The blister-faced Bertis looked at her and said, “So, Rachel, what do
you
believe in?”

“Me? I believe in God.”

Bertis seemed surprised. Everyone did. “You do?”

Rick looked at her. “Really?”

“Oh yes.”

Rick said, “But I thought God was . . . I mean . . . you’re not really the God type.”

“No. You’re thinking of the autism spectrum personality cliché. I think God is real.”

Luke asked if she’d always believed in God.

“No. It’s a new belief.”

“Oh. But an hour ago you were asking us why normal people . . .”

Rachel saw where Luke was going. “People change, Luke.”
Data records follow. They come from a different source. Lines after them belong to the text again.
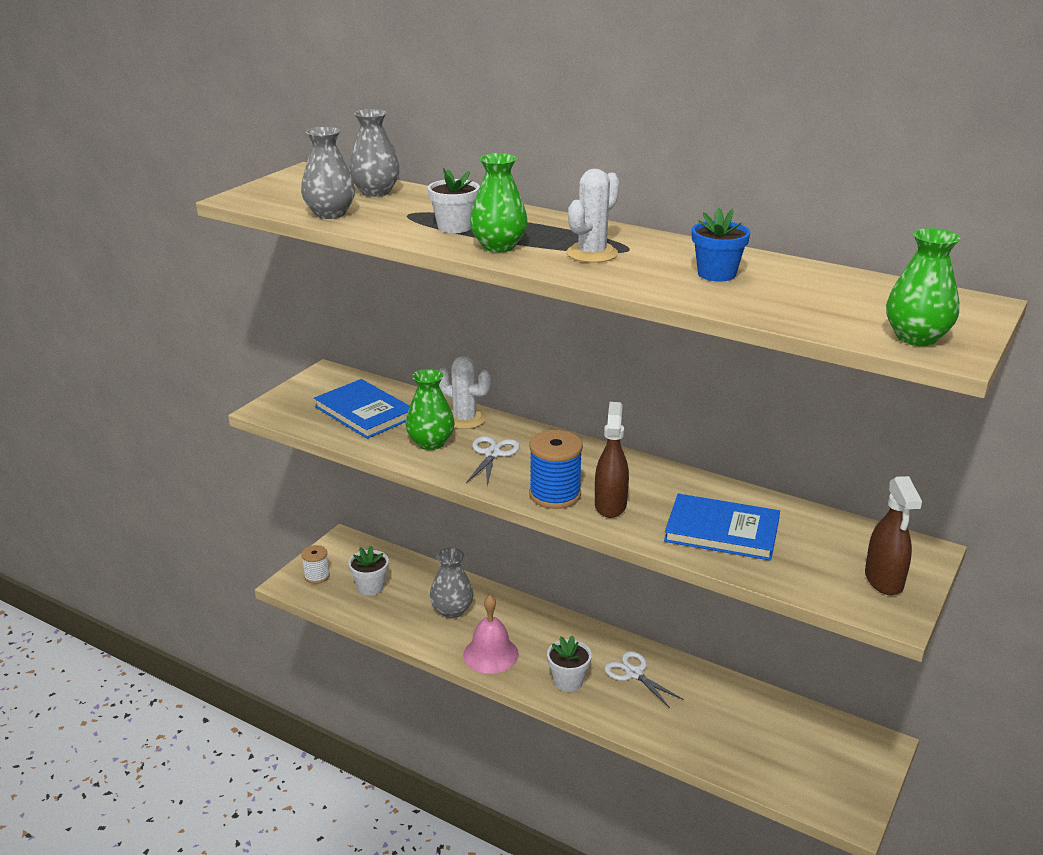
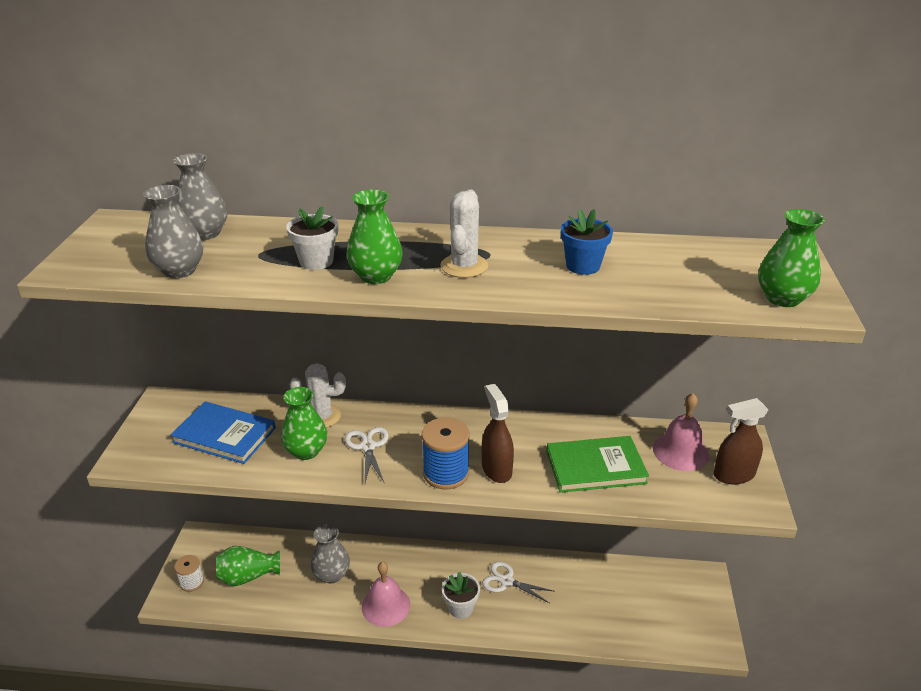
camera: 25 degrees left, 5 degrees up
white flower pot [348,546,389,595] -> green vase [216,546,280,586]
blue book [664,494,780,561] -> green book [546,436,649,493]
brown spray bottle [865,476,922,595] -> brown spray bottle turned 105 degrees clockwise [714,398,768,484]
none -> pink bell [653,393,709,471]

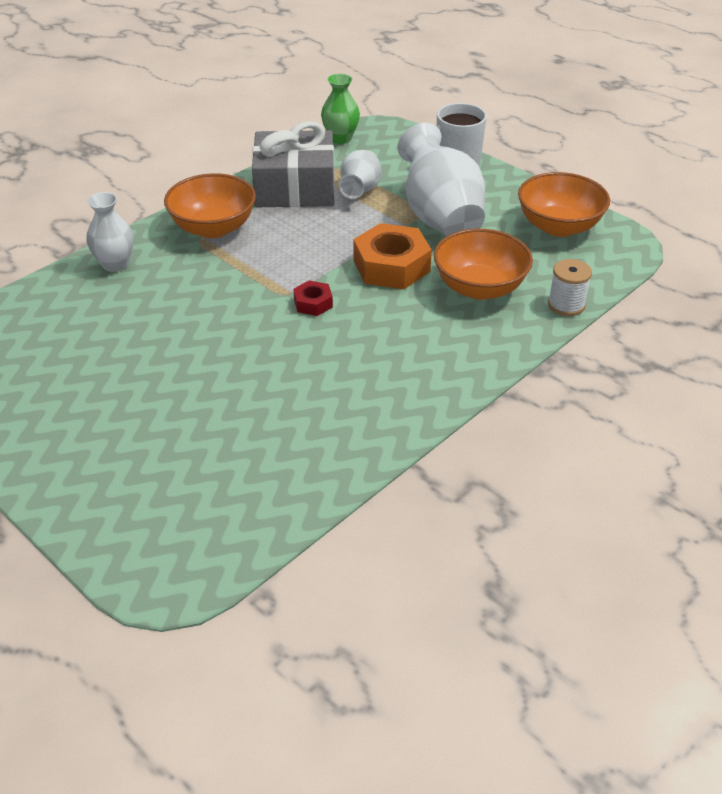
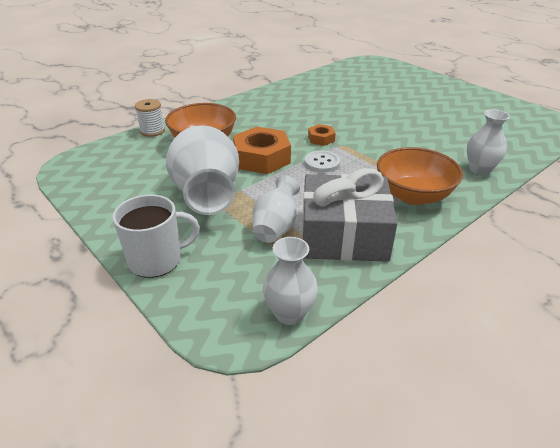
camera: 175 degrees left, 5 degrees down
red nut [293,280,333,316] -> orange nut [308,124,336,146]
green vase [321,74,360,144] -> white vase [263,237,318,325]
orange bowl [518,172,610,237] -> none
none -> white button [305,150,340,172]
“Okay, but then, do you also believe in evolution?”

“Of course.”

“Doesn’t one belief cancel out the other?” Karen asked.

Rachel replied, “Not at all. God made the world, and how He went about doing it is whatever it took to get the job done. So it involved fossils and dinosaurs and billions of years. If that’s what was required to create our world, then what is the big problem? The world is here. We live in it.”

Luke asked, “You have no trouble with the time frames involved — all that time?”

“Luke, human beings were probably not meant to think about time. It’s that simple. When people think about time too much, it always seems to cause bad feelings. Infinity is the worst concept of all. What was God thinking when He invented infinity?”

Rachel was secretly loving God. She loved the way God could be used to answer all questions. She no longer had to think things through — although this was probably not the spirit in which one was supposed to embrace belief. She wondered what the fellow members of the Fifty Thousand Mouse Club would make of her conversion — if it would make them see her as less scientifically credible.

Bertis looked at Rick and said, “Hey there, Fornicator. First you made her a fallen woman, but then you redeemed yourself by making her a believer. Good work.”